Let’s perform the XOR operation on the first 5 bytes of this array with the string "KPMG{".
def xor_arrays(xor_key, array_to_be_xored)
array_to_be_xored.each_index do |b|
array_to_be_xored[b] ^= xor_key[b % xor_key.length]
end
array_to_be_xored.map { |byte| byte.to_s(16).rjust(2, '0') }.join
end
referred_array = [0x34, 0xf1, 0xe1, 0x38, 0xae, 0x33, 0x92, 0x9f, 0x2b, 0x8a, 0x13, 0xf7, 0xc0, 0x20, 0xe6, 0x20, 0xc4, 0xfa, 0x1a, 0x9b, 0x20, 0xd5, 0xc4, 0x10, 0x8a, 0x36, 0xfe, 0xd9, 0x0c, 0xe6, 0x1b, 0xfe, 0xde, 0x3f, 0xbb, 0x1b, 0xce, 0xc1, 0x20, 0xf2, 0x11, 0x86, 0xf3, 0x0c, 0xb0, 0x1c, 0xf4, 0xde, 0x1a, 0x8a, 0x17, 0xe1, 0xdf, 0x17, 0xea, 0x40, 0x9e, 0xd1]
known_array = "KPMG{".bytes
key = xor_arrays(known_array, referred_array[0..4])
key = [key].pack('H*').unpack('C*')
puts "================ Key = #{key.map { |byte| byte.to_s(16).rjust(2, '0') }.join} ============="
This code returned the result:
================ Key = 7fa1ac7fd5 =============
Which means that now we can try to reconstruct the entire string.
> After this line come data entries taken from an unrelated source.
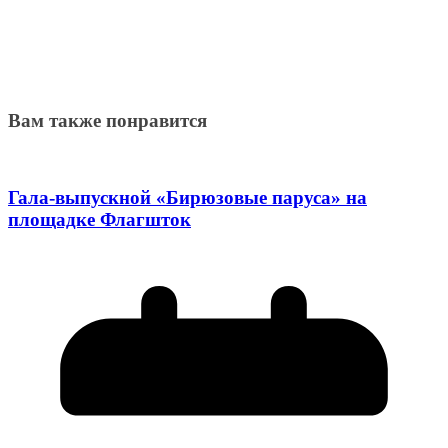
Вам также понравится
Гала-выпускной «Бирюзовые паруса» на
площадке Флагшток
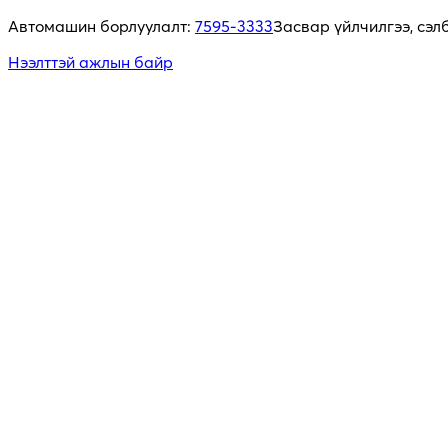
Автомашин борлуулалт:
7595-3333
Засвар үйлчилгээ, сэл
Нээлттэй ажлын байр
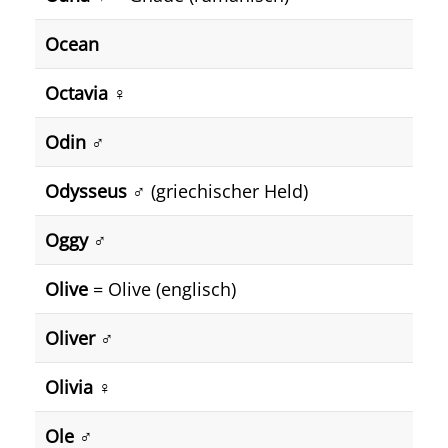
Ocean
Octavia
♀️
Odin
♂️
Odysseus
♂️ (griechischer Held)
Oggy
♂️
Olive
= Olive (englisch)
Oliver
♂️
Olivia
♀️
Ole
♂️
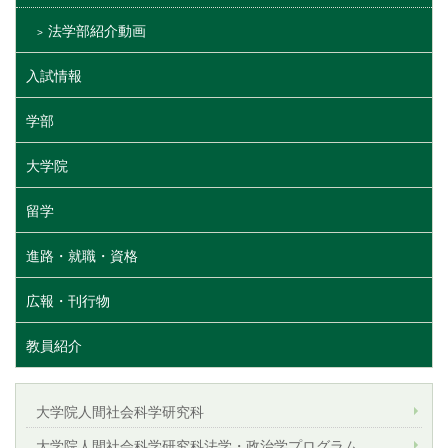
法学部紹介動画
入試情報
学部
大学院
留学
進路・就職・資格
広報・刊行物
教員紹介
大学院人間社会科学研究科
大学院人間社会科学研究科法学・政治学プログラム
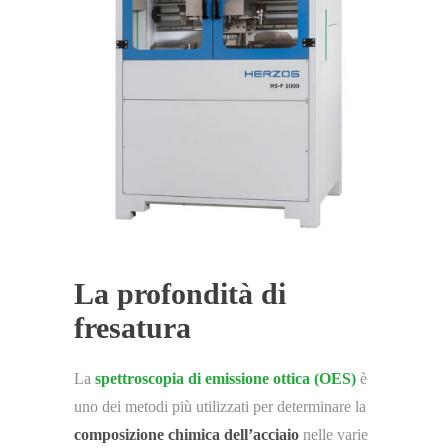
La profondità di
fresatura
La
spettroscopia di emissione ottica (OES)
è
uno dei metodi più utilizzati per determinare la
composizione chimica dell’acciaio
nelle varie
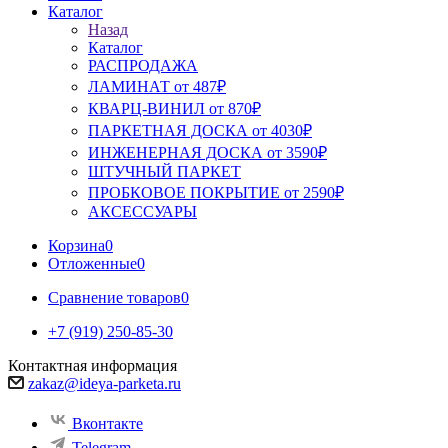
Каталог
Назад
Каталог
РАСПРОДАЖА
ЛАМИНАТ от 487₽
КВАРЦ-ВИНИЛ от 870₽
ПАРКЕТНАЯ ДОСКА от 4030₽
ИНЖЕНЕРНАЯ ДОСКА от 3590₽
ШТУЧНЫЙ ПАРКЕТ
ПРОБКОВОЕ ПОКРЫТИЕ от 2590₽
АКСЕССУАРЫ
Корзина
0
Отложенные
0
Сравнение товаров
0
+7 (919) 250-85-30
Контактная информация
zakaz@ideya-parketa.ru
Вконтакте
Telegram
To do this, just add the following 2 lines to the end of the previous code:
str2 = xor_arrays(key, referred_array)
puts [str2].pack('H*')
The final result was:
================ Key = 7fa1ac7fd5 =============
KPMG{L33T_lVl_3_eVeN_tho_I_us3d_r@ndom_'n'_secUre_h@sh???}
This is the final flag, with a message that the "secure and random" hash has been cracked!
Summary
Throughout this analysis, we’ve explored the process of reverse engineering an application using various tools such as Ghidra and Frida. Starting with an initial examination of the application’s strings, we discovered the first flag before even running the program. From there, we decompiled the application to investigate its logic, focusing on XOR operations and custom implementations that manipulate input data.
By employing a step-by-step approach, we recovered keys through XOR operations, leveraged known initialization vectors, and bypassed the application's random elements to find hidden flags. Ghidra helped us trace how the key was derived and allowed us to analyze core functions such as check2. Meanwhile, Frida proved invaluable for debugging and intercepting critical points of comparison.
In the end, we managed to reveal multiple flags, including the final one, which humorously pointed out that even a "secure and random" hash can be cracked. This exercise not only demonstrated the strength of reverse engineering tools but also highlighted the ingenuity required to solve complex challenges through methodical investigation.